▶ [Exercise description] Please repeat nothing except the lines from the one containing "Sarina Wiegman" through the end of the records, exactly and without pictures.

Page-level text extractions
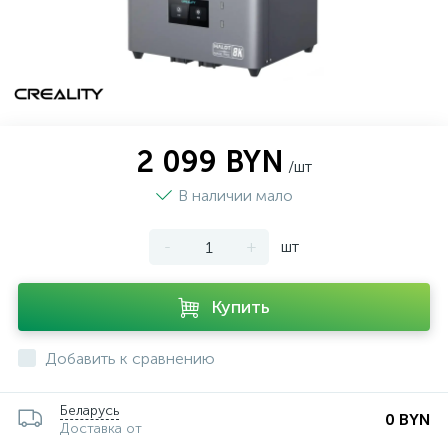
2 099 BYN
/шт
В наличии мало
-
+
шт
Купить
Добавить к сравнению
Беларусь
0 BYN
Доставка от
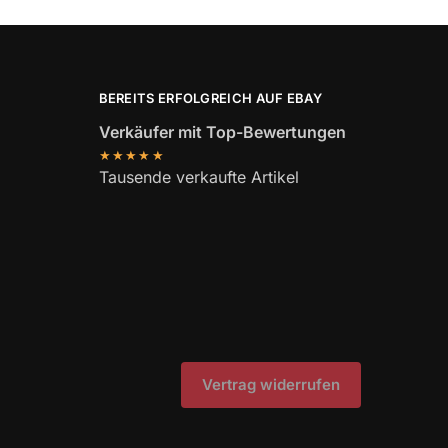
BEREITS ERFOLGREICH AUF EBAY
Verkäufer mit Top-Bewertungen
★★★★★
Tausende verkaufte Artikel
Vertrag widerrufen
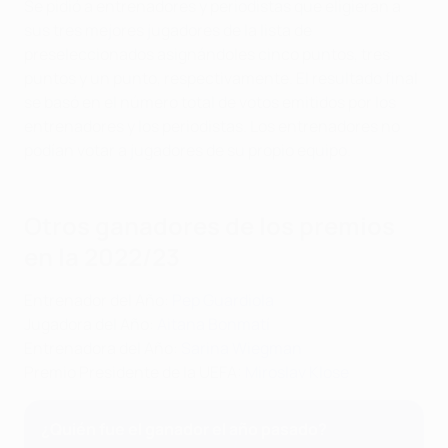
Se pidió a entrenadores y periodistas que eligieran a
sus tres mejores jugadores de la lista de
preseleccionados asignándoles cinco puntos, tres
puntos y un punto, respectivamente. El resultado final
se basó en el número total de votos emitidos por los
entrenadores y los periodistas. Los entrenadores no
podían votar a jugadores de su propio equipo.
Otros ganadores de los premios
en la 2022/23
Entrenador del Año:
Pep Guardiola
Jugadora del Año:
Aitana Bonmatí
Entrenadora del Año:
Sarina Wiegman
Premio Presidente de la UEFA:
Miroslav Klose
¿Quién fue el ganador el año pasado?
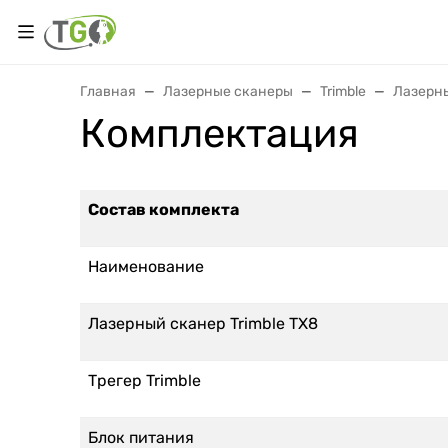
Главная
Лазерные сканеры
Trimble
Лазерны
Комплектация
Состав комплекта
Наименование
Лазерный сканер Trimble TX8
Трегер Trimble
Блок питания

▶ [Answer for the task]
Sarina Wiegman
Premio Presidente de la UEFA:
Miroslav Klose
¿Quién fue el ganador el año pasado?
Главная
Лазерные сканеры
Trimble
Лазерны
Комплектация
Состав комплекта
Наименование
Лазерный сканер Trimble TX8
Трегер Trimble
Блок питания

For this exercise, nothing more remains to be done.